Your task:
Take the entries below and print, exactly, the stretch from the line containing "9 state or local" through the line containing "25 Clean Air Act.", both included.

Collection entries:
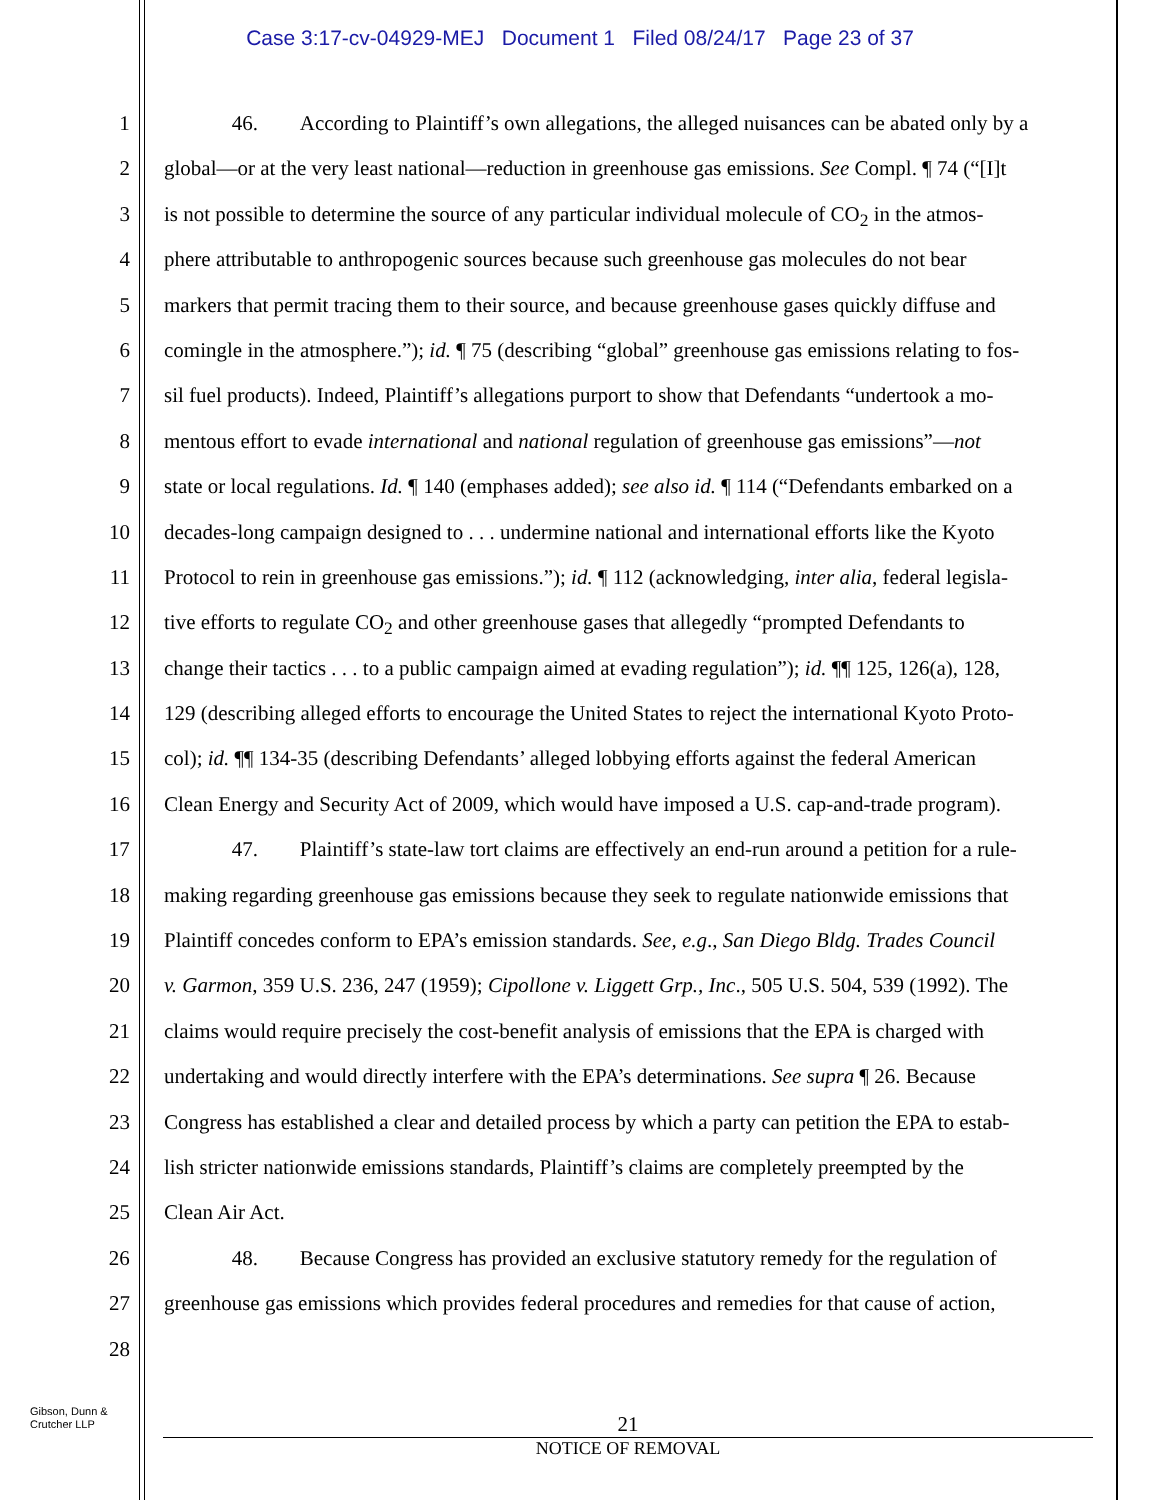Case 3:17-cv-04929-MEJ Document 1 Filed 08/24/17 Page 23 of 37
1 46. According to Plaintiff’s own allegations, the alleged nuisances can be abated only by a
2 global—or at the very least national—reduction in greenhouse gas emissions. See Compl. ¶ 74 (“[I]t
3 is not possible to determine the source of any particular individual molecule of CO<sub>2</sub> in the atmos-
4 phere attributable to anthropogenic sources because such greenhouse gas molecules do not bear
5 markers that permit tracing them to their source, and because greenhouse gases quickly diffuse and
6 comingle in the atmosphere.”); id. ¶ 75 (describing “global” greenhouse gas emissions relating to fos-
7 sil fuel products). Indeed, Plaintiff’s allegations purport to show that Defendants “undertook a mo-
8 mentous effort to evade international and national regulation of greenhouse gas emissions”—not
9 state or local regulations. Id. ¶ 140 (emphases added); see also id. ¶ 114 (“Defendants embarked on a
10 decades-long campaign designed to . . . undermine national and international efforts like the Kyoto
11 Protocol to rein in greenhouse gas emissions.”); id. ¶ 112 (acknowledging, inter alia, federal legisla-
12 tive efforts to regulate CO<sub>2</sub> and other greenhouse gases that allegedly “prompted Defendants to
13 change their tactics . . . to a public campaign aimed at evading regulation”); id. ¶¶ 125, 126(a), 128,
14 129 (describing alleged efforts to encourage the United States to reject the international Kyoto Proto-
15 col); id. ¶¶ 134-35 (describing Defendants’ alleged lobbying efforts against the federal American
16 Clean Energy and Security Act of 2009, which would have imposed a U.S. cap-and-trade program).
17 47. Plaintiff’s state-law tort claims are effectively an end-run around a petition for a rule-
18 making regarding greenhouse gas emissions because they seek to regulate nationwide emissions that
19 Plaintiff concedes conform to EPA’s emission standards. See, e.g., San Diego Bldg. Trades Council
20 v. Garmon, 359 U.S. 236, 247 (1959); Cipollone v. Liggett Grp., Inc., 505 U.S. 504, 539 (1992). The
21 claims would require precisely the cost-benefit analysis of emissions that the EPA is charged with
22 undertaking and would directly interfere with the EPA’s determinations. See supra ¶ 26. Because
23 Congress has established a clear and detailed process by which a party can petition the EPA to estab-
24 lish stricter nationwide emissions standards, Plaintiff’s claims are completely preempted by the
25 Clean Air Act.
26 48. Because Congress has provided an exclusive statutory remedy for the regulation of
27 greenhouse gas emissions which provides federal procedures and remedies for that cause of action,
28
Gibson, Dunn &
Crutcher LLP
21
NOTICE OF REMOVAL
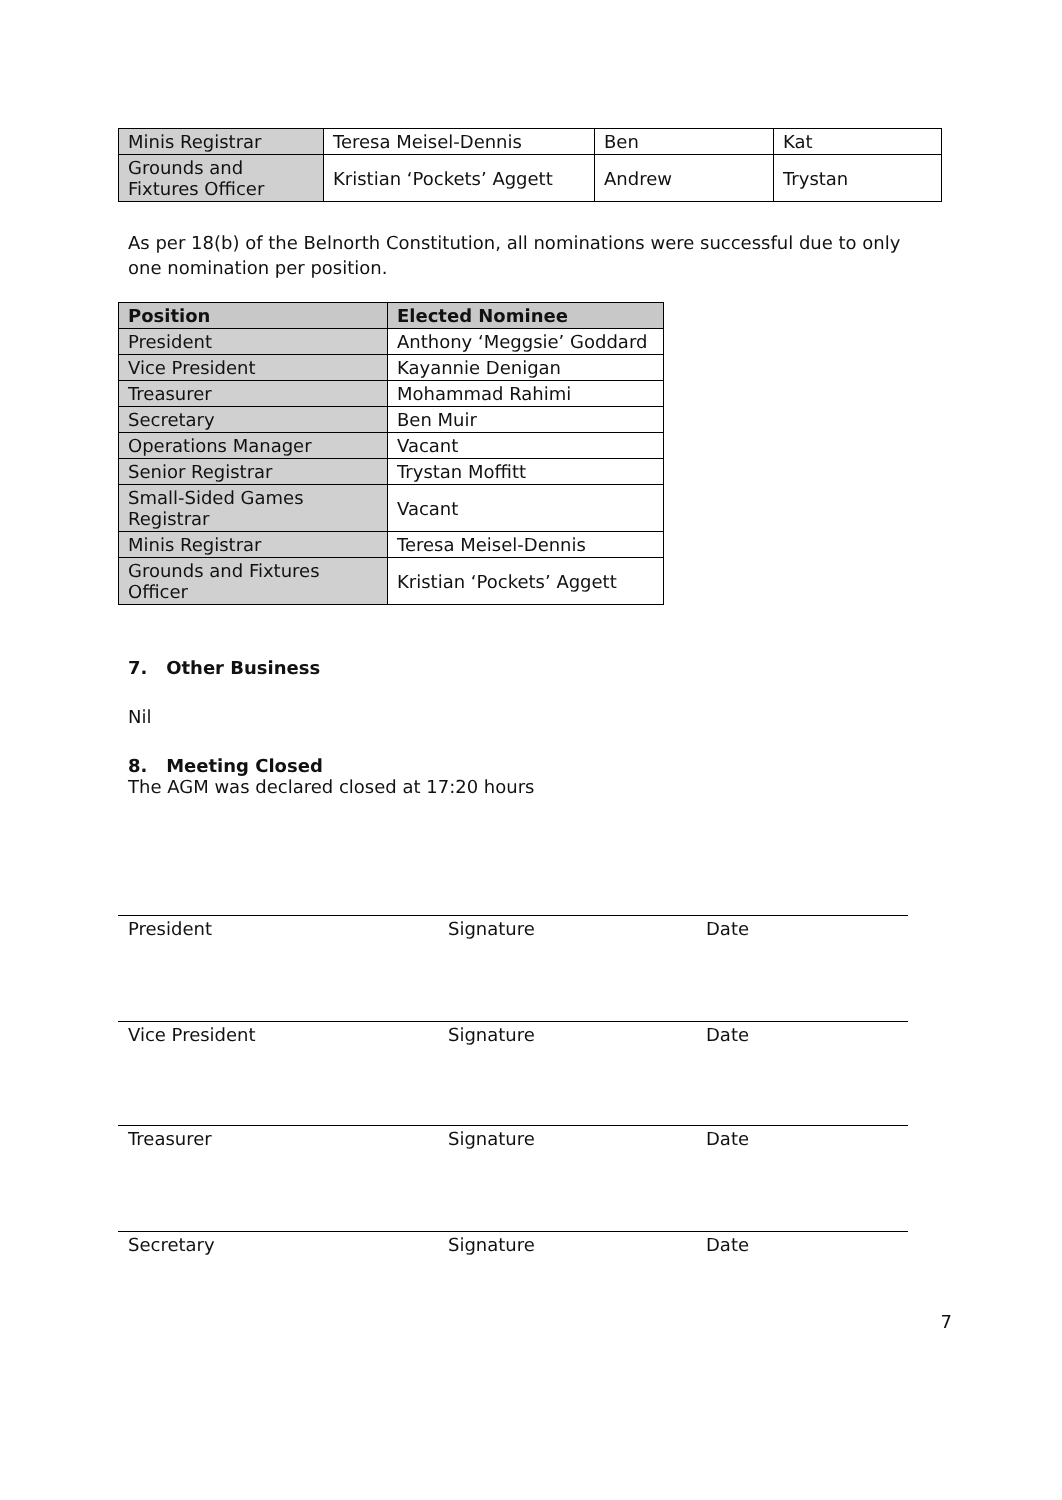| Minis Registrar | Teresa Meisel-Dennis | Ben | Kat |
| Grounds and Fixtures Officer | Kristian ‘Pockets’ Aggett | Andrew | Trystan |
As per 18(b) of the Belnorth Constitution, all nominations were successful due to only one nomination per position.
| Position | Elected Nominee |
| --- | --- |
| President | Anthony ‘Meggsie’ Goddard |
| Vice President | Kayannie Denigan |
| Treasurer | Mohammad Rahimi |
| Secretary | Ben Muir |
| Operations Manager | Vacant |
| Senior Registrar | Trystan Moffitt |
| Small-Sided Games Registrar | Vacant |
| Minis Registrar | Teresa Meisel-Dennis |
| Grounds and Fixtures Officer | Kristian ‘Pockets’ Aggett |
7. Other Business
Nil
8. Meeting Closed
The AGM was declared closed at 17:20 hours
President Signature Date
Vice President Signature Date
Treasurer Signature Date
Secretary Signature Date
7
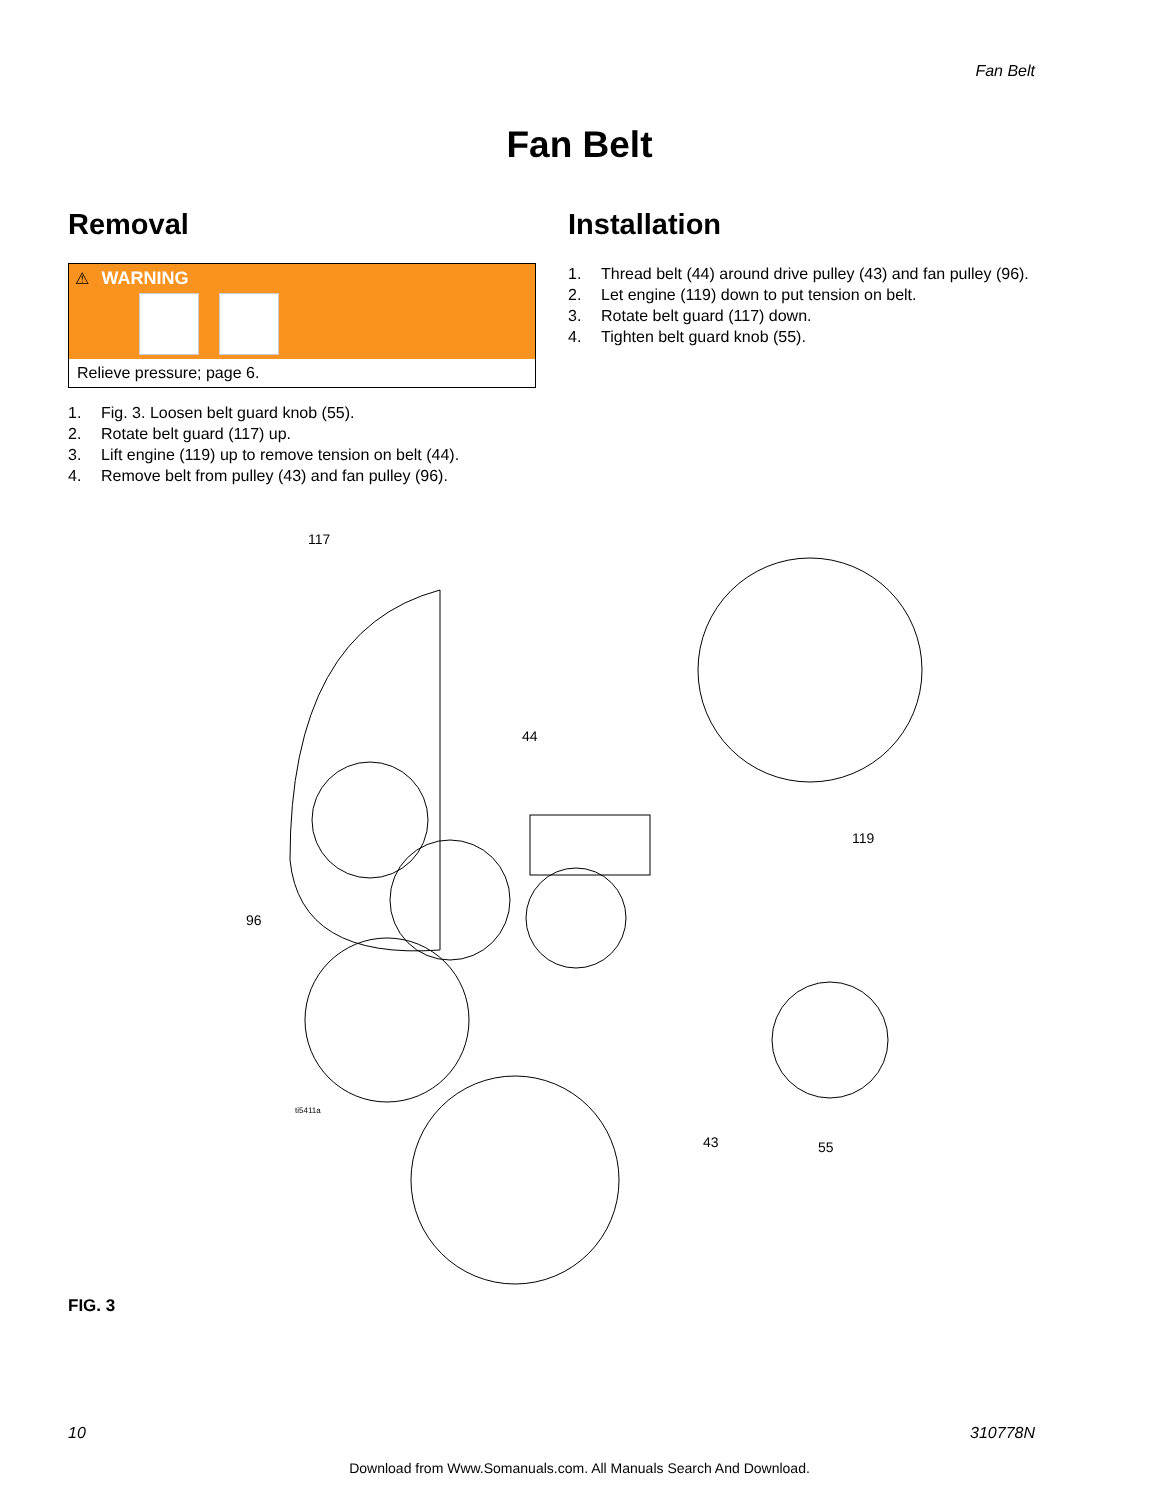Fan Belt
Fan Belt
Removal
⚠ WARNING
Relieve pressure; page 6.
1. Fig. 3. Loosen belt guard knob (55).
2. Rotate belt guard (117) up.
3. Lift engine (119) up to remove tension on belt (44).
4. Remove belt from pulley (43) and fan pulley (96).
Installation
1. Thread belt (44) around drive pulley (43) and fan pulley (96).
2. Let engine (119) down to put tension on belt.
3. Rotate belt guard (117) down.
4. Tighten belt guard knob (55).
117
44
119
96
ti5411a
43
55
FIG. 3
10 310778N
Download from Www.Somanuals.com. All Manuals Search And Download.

Result of this exercise:
9 state or local regulations. Id. ¶ 140 (emphases added); see also id. ¶ 114 (“Defendants embarked on a
10 decades-long campaign designed to . . . undermine national and international efforts like the Kyoto
11 Protocol to rein in greenhouse gas emissions.”); id. ¶ 112 (acknowledging, inter alia, federal legisla-
12 tive efforts to regulate CO<sub>2</sub> and other greenhouse gases that allegedly “prompted Defendants to
13 change their tactics . . . to a public campaign aimed at evading regulation”); id. ¶¶ 125, 126(a), 128,
14 129 (describing alleged efforts to encourage the United States to reject the international Kyoto Proto-
15 col); id. ¶¶ 134-35 (describing Defendants’ alleged lobbying efforts against the federal American
16 Clean Energy and Security Act of 2009, which would have imposed a U.S. cap-and-trade program).
17 47. Plaintiff’s state-law tort claims are effectively an end-run around a petition for a rule-
18 making regarding greenhouse gas emissions because they seek to regulate nationwide emissions that
19 Plaintiff concedes conform to EPA’s emission standards. See, e.g., San Diego Bldg. Trades Council
20 v. Garmon, 359 U.S. 236, 247 (1959); Cipollone v. Liggett Grp., Inc., 505 U.S. 504, 539 (1992). The
21 claims would require precisely the cost-benefit analysis of emissions that the EPA is charged with
22 undertaking and would directly interfere with the EPA’s determinations. See supra ¶ 26. Because
23 Congress has established a clear and detailed process by which a party can petition the EPA to estab-
24 lish stricter nationwide emissions standards, Plaintiff’s claims are completely preempted by the
25 Clean Air Act.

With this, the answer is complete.